Failure 3. No rate limit on your own endpoint

Somebody shares your URL. 100 requests hit in 5 minutes. You blow through your LLM quota and get rate-limited for an hour.

Fix: basic auth or API key. Rate limit per key. Free tier deploy platforms usually handle this with one config line.

Manager.

A team running multiple agents needs a deployment playbook, or every agent is a bespoke snowflake.

One deploy template

Pick one deploy path (Fly, Railway, your own K8s). Use it for every agent. New agents copy the template. This is how you go from shipping one agent to shipping ten.

Pre-deploy checklist

  • Eval suite passes (Module 006).
  • Ops review prompt run (Talker above).
  • Logs verified in staging.
  • Rollback plan in writing.

Four checks. Five minutes. Saves ten hours.

On-call

If the agent is user-facing, someone is on-call for it. Name the owner. Pager them on error spikes. Real products have pages, agent products are products.

Chief.

Risk 1. The prompt outage

A bad prompt change ships at 2am. Agent replies with garbage to every user until 8am. Blast radius: every user touched in 6 hours.

Governance: prompt changes need the same approval as code changes. No "quick tweaks" from a Notion doc.

Risk 2. Model provider outage

Your agent depends on an upstream API. When that API has an incident, your product has an incident. Have a fallback (different model, queue, graceful degrade).

Risk 3. Observability debt

You deploy. You don't look at logs. After 3 months, cost is 5x what you budgeted because a tool is looping. Nobody noticed because nobody was watching.

Governance: weekly ops review. Read the cost chart, read 20 random traces, flag patterns.

Founder.

Solo founder deploying an agent: the minimum viable ops stack fits on one laptop and costs nothing.

The solo deploy stack

  • Host. Fly.io or Railway free tier.
  • Storage. SQLite on a volume, backed up nightly to S3.
  • Logs. Local JSONL, rotated daily, synced to S3 or Cloudflare R2.
  • Monitoring. A cron job that pings your own /health endpoint, emails you when it breaks.

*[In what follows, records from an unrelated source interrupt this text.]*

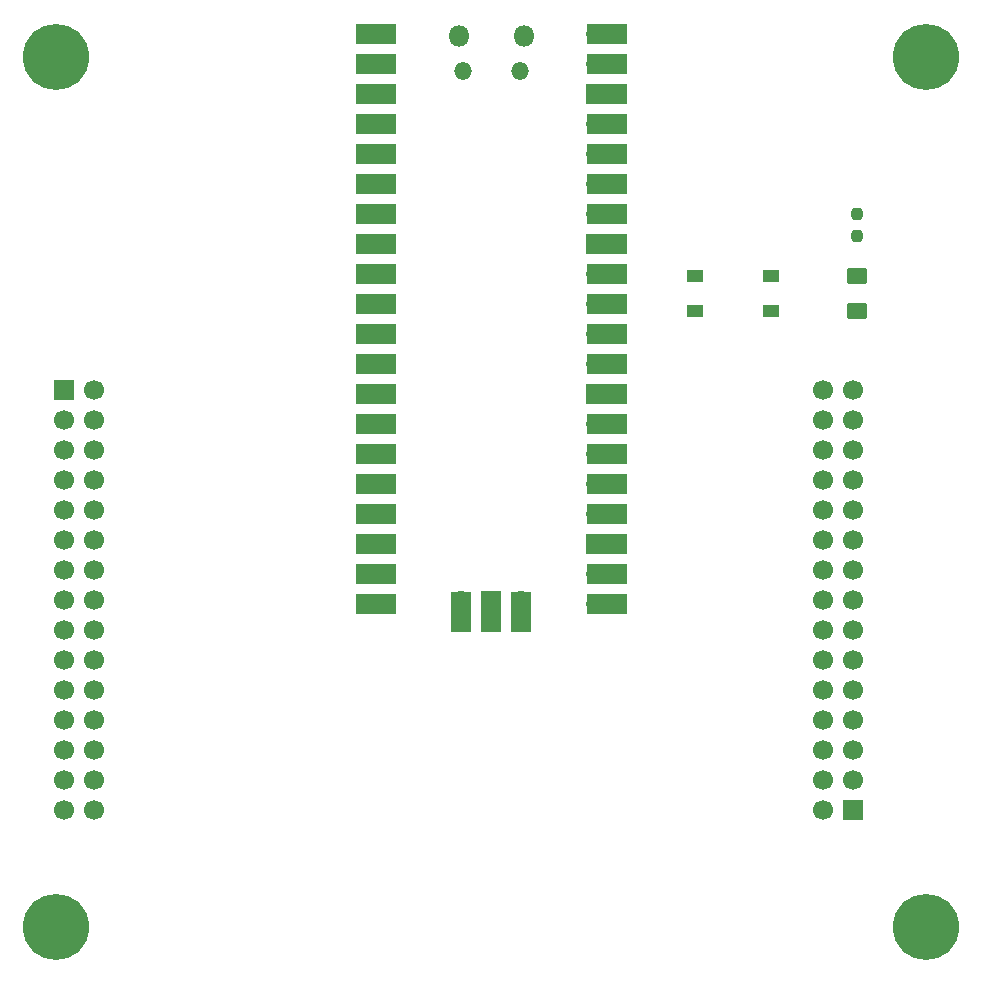
<source format=gbr>
%TF.GenerationSoftware,KiCad,Pcbnew,9.0.7*%
%TF.CreationDate,2026-02-11T09:08:59+09:00*%
%TF.ProjectId,pico-with-ken-interface,7069636f-2d77-4697-9468-2d6b656e2d69,rev?*%
%TF.SameCoordinates,Original*%
%TF.FileFunction,Soldermask,Top*%
%TF.FilePolarity,Negative*%
%FSLAX46Y46*%
G04 Gerber Fmt 4.6, Leading zero omitted, Abs format (unit mm)*
G04 Created by KiCad (PCBNEW 9.0.7) date 2026-02-11 09:08:59*
%MOMM*%
%LPD*%
G01*
G04 APERTURE LIST*
G04 Aperture macros list*
%AMRoundRect*
0 Rectangle with rounded corners*
0 $1 Rounding radius*
0 $2 $3 $4 $5 $6 $7 $8 $9 X,Y pos of 4 corners*
0 Add a 4 corners polygon primitive as box body*
4,1,4,$2,$3,$4,$5,$6,$7,$8,$9,$2,$3,0*
0 Add four circle primitives for the rounded corners*
1,1,$1+$1,$2,$3*
1,1,$1+$1,$4,$5*
1,1,$1+$1,$6,$7*
1,1,$1+$1,$8,$9*
0 Add four rect primitives between the rounded corners*
20,1,$1+$1,$2,$3,$4,$5,0*
20,1,$1+$1,$4,$5,$6,$7,0*
20,1,$1+$1,$6,$7,$8,$9,0*
20,1,$1+$1,$8,$9,$2,$3,0*%
G04 Aperture macros list end*
%ADD10C,5.600000*%
%ADD11RoundRect,0.250001X0.624999X-0.462499X0.624999X0.462499X-0.624999X0.462499X-0.624999X-0.462499X0*%
%ADD12RoundRect,0.237500X-0.237500X0.250000X-0.237500X-0.250000X0.237500X-0.250000X0.237500X0.250000X0*%
%ADD13R,1.400000X1.100000*%
%ADD14O,1.800000X1.800000*%
%ADD15O,1.500000X1.500000*%
%ADD16O,1.700000X1.700000*%
%ADD17R,3.500000X1.700000*%
%ADD18R,1.700000X1.700000*%
%ADD19R,1.700000X3.500000*%
%ADD20C,1.700000*%
G04 APERTURE END LIST*
D10*
%TO.C,H1*%
X135890000Y-116840000D03*
%TD*%
%TO.C,H2*%
X62230000Y-116840000D03*
%TD*%
%TO.C,H4*%
X135890000Y-43180000D03*
%TD*%
D11*
%TO.C,D3*%
X130048000Y-64733500D03*
X130048000Y-61758500D03*
%TD*%
D12*
%TO.C,R8*%
X130048000Y-56515000D03*
X130048000Y-58340000D03*
%TD*%
D13*
%TO.C,SW2*%
X122757000Y-64746000D03*
X116257000Y-64746000D03*
X122757000Y-61746000D03*
X116257000Y-61746000D03*
%TD*%
D10*
%TO.C,H3*%
X62230000Y-43180000D03*
%TD*%
D14*
%TO.C,U1*%
X96335000Y-41405000D03*
D15*
X96635000Y-44435000D03*
X101485000Y-44435000D03*
D14*
X101785000Y-41405000D03*
D16*
X90170000Y-41275000D03*
D17*
X89270000Y-41275000D03*
D16*
X90170000Y-43815000D03*
D17*
X89270000Y-43815000D03*
D18*
X90170000Y-46355000D03*
D17*
X89270000Y-46355000D03*
D16*
X90170000Y-48895000D03*
D17*
X89270000Y-48895000D03*
D16*
X90170000Y-51435000D03*
D17*
X89270000Y-51435000D03*
D16*
X90170000Y-53975000D03*
D17*
X89270000Y-53975000D03*
D16*
X90170000Y-56515000D03*
D17*
X89270000Y-56515000D03*
D18*
X90170000Y-59055000D03*
D17*
X89270000Y-59055000D03*
D16*
X90170000Y-61595000D03*
D17*
X89270000Y-61595000D03*
D16*
X90170000Y-64135000D03*
D17*
X89270000Y-64135000D03*
D16*
X90170000Y-66675000D03*
D17*
X89270000Y-66675000D03*
D16*
X90170000Y-69215000D03*
D17*
X89270000Y-69215000D03*
D18*
X90170000Y-71755000D03*
D17*
X89270000Y-71755000D03*
D16*
X90170000Y-74295000D03*
D17*
X89270000Y-74295000D03*
D16*
X90170000Y-76835000D03*
D17*
X89270000Y-76835000D03*
D16*
X90170000Y-79375000D03*
D17*
X89270000Y-79375000D03*
D16*
X90170000Y-81915000D03*
D17*
X89270000Y-81915000D03*
D18*
X90170000Y-84455000D03*
D17*
X89270000Y-84455000D03*
D16*
X90170000Y-86995000D03*
D17*
X89270000Y-86995000D03*
D16*
X90170000Y-89535000D03*
D17*
X89270000Y-89535000D03*
D16*
X107950000Y-89535000D03*
D17*
X108850000Y-89535000D03*
D16*
X107950000Y-86995000D03*
D17*
X108850000Y-86995000D03*
D18*
X107950000Y-84455000D03*
D17*
X108850000Y-84455000D03*
D16*
X107950000Y-81915000D03*
D17*
X108850000Y-81915000D03*
D16*
X107950000Y-79375000D03*
D17*
X108850000Y-79375000D03*
D16*
X107950000Y-76835000D03*
D17*
X108850000Y-76835000D03*
D16*
X107950000Y-74295000D03*
D17*
X108850000Y-74295000D03*
D18*
X107950000Y-71755000D03*
D17*
X108850000Y-71755000D03*
D16*
X107950000Y-69215000D03*
D17*
X108850000Y-69215000D03*
D16*
X107950000Y-66675000D03*
D17*
X108850000Y-66675000D03*
D16*
X107950000Y-64135000D03*
D17*
X108850000Y-64135000D03*
D16*
X107950000Y-61595000D03*
D17*
X108850000Y-61595000D03*
D18*
X107950000Y-59055000D03*
D17*
X108850000Y-59055000D03*
D16*
X107950000Y-56515000D03*
D17*
X108850000Y-56515000D03*
D16*
X107950000Y-53975000D03*
D17*
X108850000Y-53975000D03*
D16*
X107950000Y-51435000D03*
D17*
X108850000Y-51435000D03*
D16*
X107950000Y-48895000D03*
D17*
X108850000Y-48895000D03*
D18*
X107950000Y-46355000D03*
D17*
X108850000Y-46355000D03*
D16*
X107950000Y-43815000D03*
D17*
X108850000Y-43815000D03*
D16*
X107950000Y-41275000D03*
D17*
X108850000Y-41275000D03*
D16*
X96520000Y-89305000D03*
D19*
X96520000Y-90205000D03*
D18*
X99060000Y-89305000D03*
D19*
X99060000Y-90205000D03*
D16*
X101600000Y-89305000D03*
D19*
X101600000Y-90205000D03*
%TD*%
D18*
%TO.C,U3*%
X62865000Y-71374000D03*
D20*
X65405000Y-71374000D03*
X62865000Y-73914000D03*
X65405000Y-73914000D03*
X62865000Y-76454000D03*
X65405000Y-76454000D03*
X62865000Y-78994000D03*
X65405000Y-78994000D03*
X62865000Y-81534000D03*
X65405000Y-81534000D03*
X62865000Y-84074000D03*
X65405000Y-84074000D03*
X62865000Y-86614000D03*
X65405000Y-86614000D03*
X62865000Y-89154000D03*
X65405000Y-89154000D03*
X62865000Y-91694000D03*
X65405000Y-91694000D03*
X62865000Y-94234000D03*
X65405000Y-94234000D03*
X62865000Y-96774000D03*
X65405000Y-96774000D03*
X62865000Y-99314000D03*
X65405000Y-99314000D03*
X62865000Y-101854000D03*
X65405000Y-101854000D03*
X62865000Y-104394000D03*
X65405000Y-104394000D03*
X62865000Y-106934000D03*
X65405000Y-106934000D03*
%TD*%
D18*
%TO.C,U5*%
X129667000Y-106934000D03*
D20*
X127127000Y-106934000D03*
X129667000Y-104394000D03*
X127127000Y-104394000D03*
X129667000Y-101854000D03*
X127127000Y-101854000D03*
X129667000Y-99314000D03*
X127127000Y-99314000D03*
X129667000Y-96774000D03*
X127127000Y-96774000D03*
X129667000Y-94234000D03*
X127127000Y-94234000D03*
X129667000Y-91694000D03*
X127127000Y-91694000D03*
X129667000Y-89154000D03*
X127127000Y-89154000D03*
X129667000Y-86614000D03*
X127127000Y-86614000D03*
X129667000Y-84074000D03*
X127127000Y-84074000D03*
X129667000Y-81534000D03*
X127127000Y-81534000D03*
X129667000Y-78994000D03*
X127127000Y-78994000D03*
X129667000Y-76454000D03*
X127127000Y-76454000D03*
X129667000Y-73914000D03*
X127127000Y-73914000D03*
X129667000Y-71374000D03*
X127127000Y-71374000D03*
%TD*%
M02*

</source>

Total: $5-20/month. Scales to a hundred users easily.

The weekly ops ritual

Every Friday, 15 minutes:

  • Read 10 random traces from the week.
  • Look at the cost chart.
  • Read the top 3 user complaints or confusion points.
  • Note what's worth fixing this week.
The one thing to remember

Deploy is not a moment. It's a practice.

The first ship is easy. The hundredth is what tests whether you built infrastructure or a demo. Prompts as files, logs as traces, rollback as a flipped pointer. Every deploy you do from here uses the same five moves.